Atordoado, nervoso, olhava para eles, olhava para os meus colegas, para os funcionários e só pensava “Vou mesmo ter muitas saudades de várias destas pessoas, desta escola. Vou mesmo ter muitas saudades destes miúdos que acompanho há dois anos. Não acredito que eles fizeram mesmo isto!” A custo, engoli em seco. “Não acredito que me vou embora!”
– Stôr, vai chorar?
– Eu? Poupe-me, menina! Claro que não. Eu não choro!
– Oh stôr, claro que chora. Toda a gente chora. Eu quando vi o seu carro chegar já chorei. E olhe, o Bruno quase chorou que o Miguel bem viu, e é rapaz, veja lá.
- Vá, chega! Vamos para dentro. Que é lá isto, meninos menores de idade fora da escola. Vá, tudo para dentro!
– Oh, o porteiro deixou e a stôra de Francês disse que não fazia mal.
– O stôr ‘tá é a disfarçar para não chorar.
– Vá stôr, então vá, ria. Agente ri sempre tanto consigo.
- Lá 'tá o stôr. Vá, não faça essa cara de mau que não nos engana.
- Stôr, quer ficar com os cartazes que agente fez? Assim lembra-se de nós.
- Sim claro, e vou decorar as paredes da minha casa com todos, claro.
- Oh stôr guarde em algum lado. Quer que agente ajude?
– Mas gostou, não gostou?
– 'Tava à espera, 'tava?
– Vá stôr, agente vai consigo até à sala de professores.
– Yaaaa, bora lá todos com o stôoooor.
- Stôra, venha também.
– Stôr, agora a sério, fique cá para o ano, fique. Agente fez isto para si. Fique.

8 comentários:

fátima disse...

Meu querido, não me espanta nada disto, nada.
Fiquei emocionada e enternecida mas não me espanta nada a recepção que te fizeram.
Conheço-te, sei o tipo de relação que tens com os alunos, sei o quanto eles te adoram porque tens um toque especial para os cativar, para os ajudar, para os ouvir. E isso é mais importante que tudo. Com a tua ironia e brincadeiras, com a tua capacidade de os ouvir, de lhes dar atenção e conselhos eles ligam-se a ti de uma maneira, sempre achei isso e tu sabes bem. Não me espanta mesmo nada esta atitude deles. E quando se tem os alunos mais do que um ano seguido há laços que se criam ainda mais fortes.
Na escola de Alhandra ainda hoje falam de ti, perguntam por ti, querem que cá venhas e tudo com muito carinho e saudade.
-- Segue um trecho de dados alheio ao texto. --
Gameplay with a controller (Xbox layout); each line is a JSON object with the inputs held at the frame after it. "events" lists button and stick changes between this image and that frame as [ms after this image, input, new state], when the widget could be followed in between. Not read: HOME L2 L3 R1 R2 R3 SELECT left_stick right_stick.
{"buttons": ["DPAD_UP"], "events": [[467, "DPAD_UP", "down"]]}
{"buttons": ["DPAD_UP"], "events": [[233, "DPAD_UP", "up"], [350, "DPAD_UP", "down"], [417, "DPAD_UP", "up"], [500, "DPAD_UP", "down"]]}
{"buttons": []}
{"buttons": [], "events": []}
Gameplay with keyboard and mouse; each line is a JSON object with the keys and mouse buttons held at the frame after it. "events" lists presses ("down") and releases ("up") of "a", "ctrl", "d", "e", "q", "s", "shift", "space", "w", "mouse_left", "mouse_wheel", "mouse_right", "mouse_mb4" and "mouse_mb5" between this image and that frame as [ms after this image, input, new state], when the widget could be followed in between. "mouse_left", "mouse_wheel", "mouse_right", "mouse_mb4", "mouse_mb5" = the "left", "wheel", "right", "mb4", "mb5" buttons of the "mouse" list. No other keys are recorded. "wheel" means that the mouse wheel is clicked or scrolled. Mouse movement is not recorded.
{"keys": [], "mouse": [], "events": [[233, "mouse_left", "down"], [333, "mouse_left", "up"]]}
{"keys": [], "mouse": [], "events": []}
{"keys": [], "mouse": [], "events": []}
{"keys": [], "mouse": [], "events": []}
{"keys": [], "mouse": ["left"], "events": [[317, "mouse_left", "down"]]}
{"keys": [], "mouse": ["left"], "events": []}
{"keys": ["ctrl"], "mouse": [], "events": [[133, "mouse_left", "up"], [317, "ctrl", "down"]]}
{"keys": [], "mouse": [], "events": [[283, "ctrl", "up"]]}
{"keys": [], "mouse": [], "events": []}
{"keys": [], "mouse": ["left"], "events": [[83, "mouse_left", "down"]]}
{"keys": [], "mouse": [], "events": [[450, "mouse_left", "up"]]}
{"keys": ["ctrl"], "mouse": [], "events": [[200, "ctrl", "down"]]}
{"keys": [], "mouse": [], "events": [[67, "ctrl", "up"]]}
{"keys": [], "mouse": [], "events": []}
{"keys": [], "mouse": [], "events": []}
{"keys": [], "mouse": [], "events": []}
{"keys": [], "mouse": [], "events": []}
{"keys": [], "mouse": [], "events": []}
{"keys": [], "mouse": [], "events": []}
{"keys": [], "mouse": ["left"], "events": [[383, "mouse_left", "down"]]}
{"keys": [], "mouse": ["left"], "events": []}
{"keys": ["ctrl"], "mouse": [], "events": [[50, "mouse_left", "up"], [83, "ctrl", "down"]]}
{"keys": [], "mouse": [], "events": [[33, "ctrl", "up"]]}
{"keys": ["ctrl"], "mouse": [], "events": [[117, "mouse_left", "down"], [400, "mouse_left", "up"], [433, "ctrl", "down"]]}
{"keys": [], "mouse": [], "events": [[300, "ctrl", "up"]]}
Tu marcaste muito muitos alunos da escola e mesmo os que cá já não estão, quando cá vêm visitar perguntam logo por ti.
Além de óptimo professor, és uma pessoa que toca os miúdos como ser humano e os miúdos são muito sensíveis a isso. Vêem-te como um modelo a seguir e acredita que não fazem isso com todos os professores, eles sabem separar o trigo do joio nessas coisas.
Sei que também tenho uma muito boa relação com os alunos e que deixo saudades, mas não os consigo tocar da mesma forma como tu consegues, tens qualquer coisa de especial e não é só para eles, sempre te disse isso. Tu tens uma energia qualquer que atrai pessoas e lhes faz bem ter-te presente. Já sei que achas que estou a exagerar, mas é verdade.
Gostava tanto que voltasses para Alhandra mas ao ler isto também gostava que continuasses na escola onde estás onde vejo que continuas a ser o professor que eras e onde continuas a ser ídolo de muitos miúdos, muitos que precisam das referências de alguém como tu. Mas isso o ministério não vê, isso não lhe interessa.
Nota-se uma alegria nos alunos por te fazerem esta surpresa, porque te adoram, para verem a tua reacção, mas ao mesmo tempo uma tristeza porque sentem que estás de partida e já sentem saudades. É pena, muita pena não poderes ficar aí.
Quem sabe ainda vens parar à Alhandra?! Adorava, adorava.
Mas não fiques triste, pensa que ja deixaste um marco em pelo menos duas escolas e que noutra escola cativarás mais alunos, ajudarás mais adolescentes e jovens, serás um marco positivo para tantos mais e que isso é das melhores coisas da vida. Deixarás saudades verdadeiras e isso, hoje em dia, não é assim tão fácil.
São estas coisas que ainda me fazem sentir que a nossa profissão ainda vale a pena e é das mais importantes do mundo.
Passaste por estes, deixaste o teu marco, outros virão.
Um grande, grande beijinho. Adoro-te.

João Roque disse...


desculpa o nome, mas ele está lá no texto; só quem nunca deu aulas (e eu dei muitas) poderá, eventualmente, não se comover com "isto" e ficar mesmo com uma lágrima ao canto do olho. Ser professor é desgastante, não compensador, nos dias de hoje com problemas acrescidos, sim é tudo isso, mas chegar ao fim do ano e ter uma "manifestação" com cartazes à nossa espera, afinal compensa tudo.
Do que de ti conheço, apenas te digo que se fosse um puto de uma escola, gostaria muito de te ter como professor; e apetece-me juntar-me a eles e gritar com eles: "Stôr, fique, por favor!!!"
Abraço bem cá de dentro.

Individual(mente) disse...

Não sou nem nunca fui professor mas recordo algumas confissões de final de ano a alguns professores que, a nós enquanto alunos, nos eram mais próximos. Hoje em dia, por partilhar uma área comum a algum deles, ainda mantenho contacto.
Ficaste embevecido com a atitude deles, certo?
Abraço

Aequillibrium disse...

ooohhhhhhhhh



:_)

Angelo disse...

Eu já me ando a preparar mentalmente para a choradeira que vai ser. Pelo menos numa das minhas escolas!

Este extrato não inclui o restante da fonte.